** Opening Given records block **
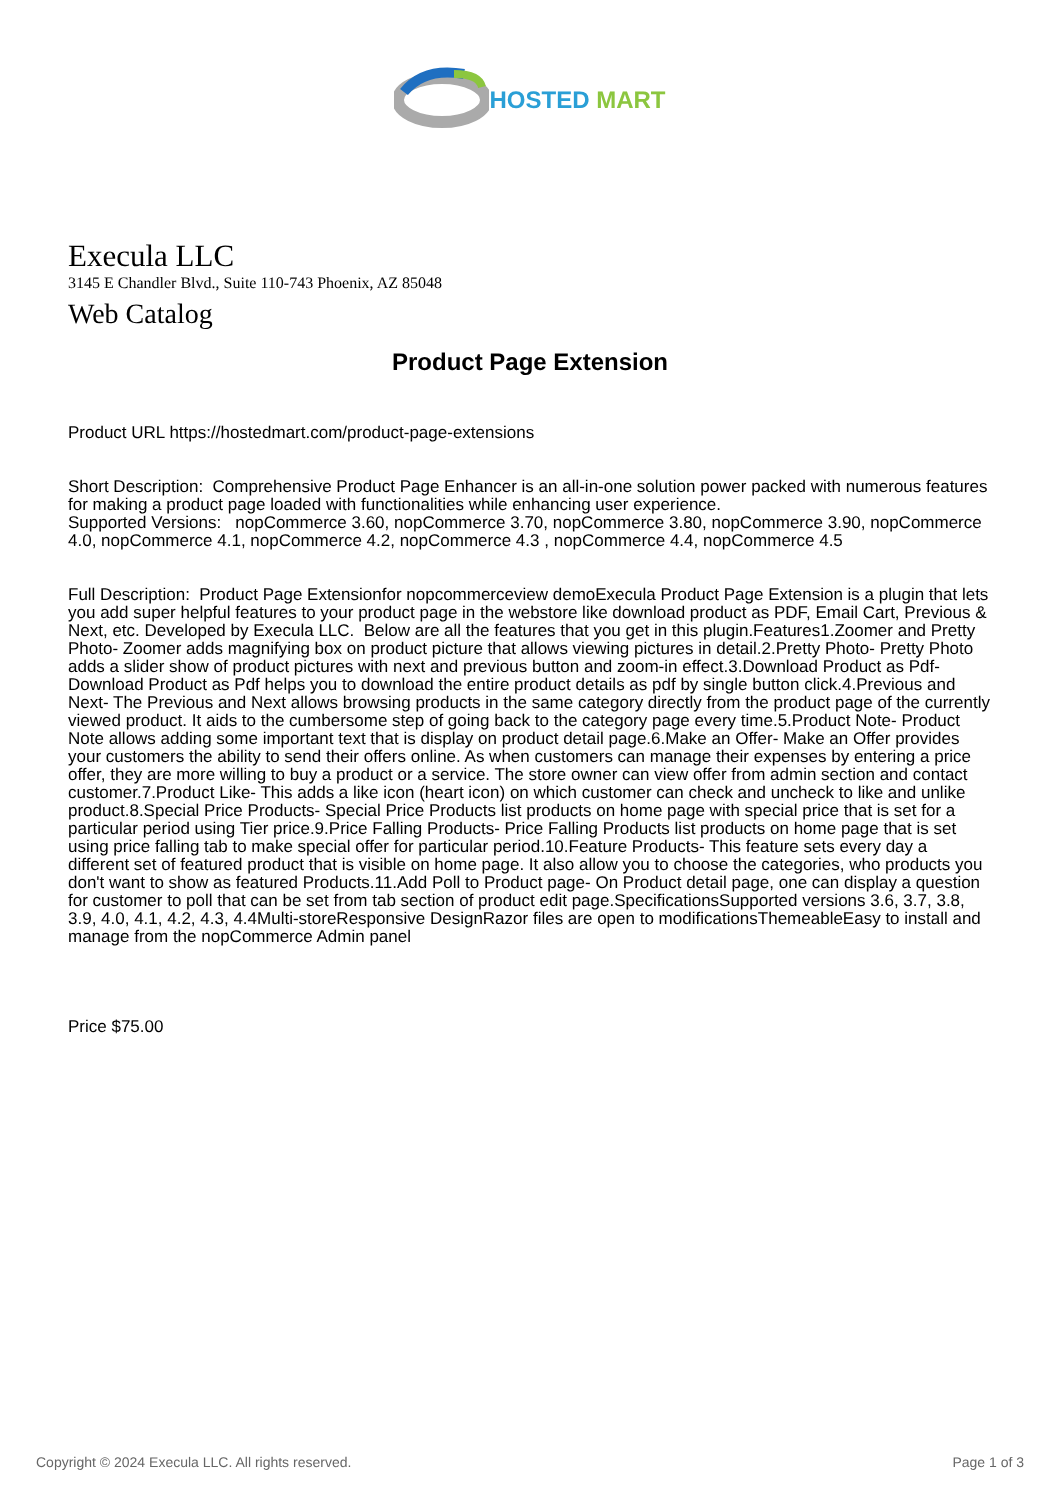HOSTED MART
Execula LLC
3145 E Chandler Blvd., Suite 110-743 Phoenix, AZ 85048
Web Catalog
Product Page Extension
Product URL https://hostedmart.com/product-page-extensions
Short Description: Comprehensive Product Page Enhancer is an all-in-one solution power packed with numerous features for making a product page loaded with functionalities while enhancing user experience.
Supported Versions: nopCommerce 3.60, nopCommerce 3.70, nopCommerce 3.80, nopCommerce 3.90, nopCommerce 4.0, nopCommerce 4.1, nopCommerce 4.2, nopCommerce 4.3 , nopCommerce 4.4, nopCommerce 4.5
Full Description: Product Page Extensionfor nopcommerceview demoExecula Product Page Extension is a plugin that lets you add super helpful features to your product page in the webstore like download product as PDF, Email Cart, Previous & Next, etc. Developed by Execula LLC. Below are all the features that you get in this plugin.Features1.Zoomer and Pretty Photo- Zoomer adds magnifying box on product picture that allows viewing pictures in detail.2.Pretty Photo- Pretty Photo adds a slider show of product pictures with next and previous button and zoom-in effect.3.Download Product as Pdf- Download Product as Pdf helps you to download the entire product details as pdf by single button click.4.Previous and Next- The Previous and Next allows browsing products in the same category directly from the product page of the currently viewed product. It aids to the cumbersome step of going back to the category page every time.5.Product Note- Product Note allows adding some important text that is display on product detail page.6.Make an Offer- Make an Offer provides your customers the ability to send their offers online. As when customers can manage their expenses by entering a price offer, they are more willing to buy a product or a service. The store owner can view offer from admin section and contact customer.7.Product Like- This adds a like icon (heart icon) on which customer can check and uncheck to like and unlike product.8.Special Price Products- Special Price Products list products on home page with special price that is set for a particular period using Tier price.9.Price Falling Products- Price Falling Products list products on home page that is set using price falling tab to make special offer for particular period.10.Feature Products- This feature sets every day a different set of featured product that is visible on home page. It also allow you to choose the categories, who products you don't want to show as featured Products.11.Add Poll to Product page- On Product detail page, one can display a question for customer to poll that can be set from tab section of product edit page.SpecificationsSupported versions 3.6, 3.7, 3.8, 3.9, 4.0, 4.1, 4.2, 4.3, 4.4Multi-storeResponsive DesignRazor files are open to modificationsThemeableEasy to install and manage from the nopCommerce Admin panel
Price $75.00
Copyright © 2024 Execula LLC. All rights reserved. Page 1 of 3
** Closing Given records block **
## [Assignment]
Set the material above down again word for word. Include none of its pictures.

## [Response to the exercise]
HOSTED MART
Execula LLC
3145 E Chandler Blvd., Suite 110-743 Phoenix, AZ 85048
Web Catalog
Product Page Extension
Product URL https://hostedmart.com/product-page-extensions
Short Description: Comprehensive Product Page Enhancer is an all-in-one solution power packed with numerous features for making a product page loaded with functionalities while enhancing user experience.
Supported Versions: nopCommerce 3.60, nopCommerce 3.70, nopCommerce 3.80, nopCommerce 3.90, nopCommerce 4.0, nopCommerce 4.1, nopCommerce 4.2, nopCommerce 4.3 , nopCommerce 4.4, nopCommerce 4.5
Full Description: Product Page Extensionfor nopcommerceview demoExecula Product Page Extension is a plugin that lets you add super helpful features to your product page in the webstore like download product as PDF, Email Cart, Previous & Next, etc. Developed by Execula LLC. Below are all the features that you get in this plugin.Features1.Zoomer and Pretty Photo- Zoomer adds magnifying box on product picture that allows viewing pictures in detail.2.Pretty Photo- Pretty Photo adds a slider show of product pictures with next and previous button and zoom-in effect.3.Download Product as Pdf- Download Product as Pdf helps you to download the entire product details as pdf by single button click.4.Previous and Next- The Previous and Next allows browsing products in the same category directly from the product page of the currently viewed product. It aids to the cumbersome step of going back to the category page every time.5.Product Note- Product Note allows adding some important text that is display on product detail page.6.Make an Offer- Make an Offer provides your customers the ability to send their offers online. As when customers can manage their expenses by entering a price offer, they are more willing to buy a product or a service. The store owner can view offer from admin section and contact customer.7.Product Like- This adds a like icon (heart icon) on which customer can check and uncheck to like and unlike product.8.Special Price Products- Special Price Products list products on home page with special price that is set for a particular period using Tier price.9.Price Falling Products- Price Falling Products list products on home page that is set using price falling tab to make special offer for particular period.10.Feature Products- This feature sets every day a different set of featured product that is visible on home page. It also allow you to choose the categories, who products you don't want to show as featured Products.11.Add Poll to Product page- On Product detail page, one can display a question for customer to poll that can be set from tab section of product edit page.SpecificationsSupported versions 3.6, 3.7, 3.8, 3.9, 4.0, 4.1, 4.2, 4.3, 4.4Multi-storeResponsive DesignRazor files are open to modificationsThemeableEasy to install and manage from the nopCommerce Admin panel
Price $75.00
Copyright © 2024 Execula LLC. All rights reserved. Page 1 of 3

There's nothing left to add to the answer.